Halliburton Company held a ground-breaking ceremony on Monday in Saudi Arabia for the first oilfield chemical manufacturing reaction plant in the Kingdom. The plant, to be completed in 2020, will be sited at the service company’s PlasChem Park location in Jubail.
The plant will have capabilities to manufacture a broad slate of chemicals for stimulation, production, midstream, and downstream engineered treatment programs. Halliburton’s global laboratory and team in Dhahran Techno Valley and local manufacturing position the company to accelerate the production of next-generation specialty chemical solutions while developing local employees and capabilities, the company said in a press release.
Fluor Corp. announced on Monday that it was awarded the engineering, procurement, and construction of the plant. “Having completed the front-end engineering design, we are pleased to undertake the design and construction of this major investment that accelerates Halliburton’s strategic expansion of its fast-growing specialty chemicals business,” said Simon Nottingham, president of Fluor’s energy and chemicals business in Europe, Africa, and the Middle East.
Fluor’s Al Khobar office in Saudi Arabia will lead the project with the team that performed the previous front-end engineering design contract and will be supported by Fluor’s global chemicals experts.
In May 2018, Halliburton and Saudi Aramco signed an unconventional gas stimulation services contract to further improve the economics of Saudi Aramco’s unconventional resources program.

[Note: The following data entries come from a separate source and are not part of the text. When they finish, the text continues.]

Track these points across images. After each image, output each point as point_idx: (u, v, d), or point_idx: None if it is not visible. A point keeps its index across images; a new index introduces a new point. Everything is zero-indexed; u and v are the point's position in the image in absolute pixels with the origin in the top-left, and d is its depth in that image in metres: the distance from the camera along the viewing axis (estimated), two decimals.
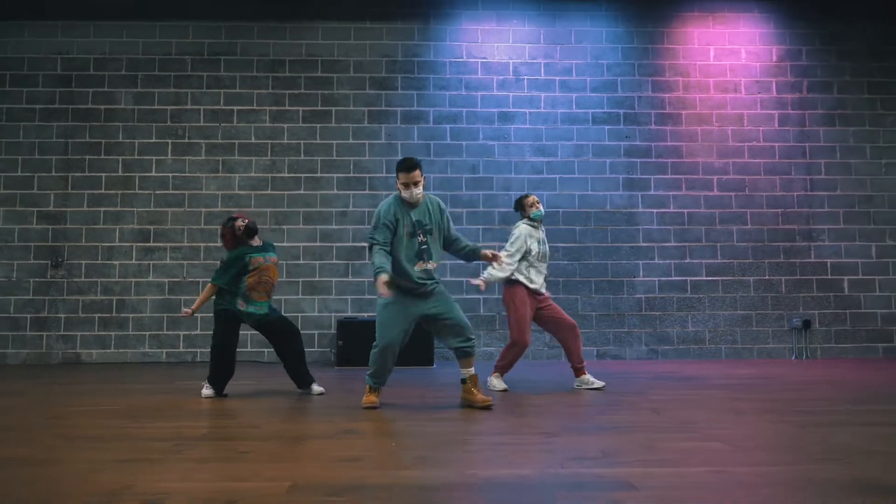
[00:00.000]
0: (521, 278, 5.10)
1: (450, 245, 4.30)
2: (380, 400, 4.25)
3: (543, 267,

Halliburton will provide project management, hydraulic fracturing, coiled tubing, wireline and perforating, completion tools, and testing services to support Saudi Aramco’s meeting its increased recovery and production targets.
“As a leader in unconventional resource development, we believe Halliburton will work best with Saudi Aramco to help in our pursuit of unconventional gas to serve domestic needs, offset local crude burning, provide feedstock for chemical industry development, and spur regional economic development in line with Vision 2030, the Kingdom’s national transformation program,” Mohammed Y. Qahtani, Saudi Aramco senior vice president of upstream, said in May.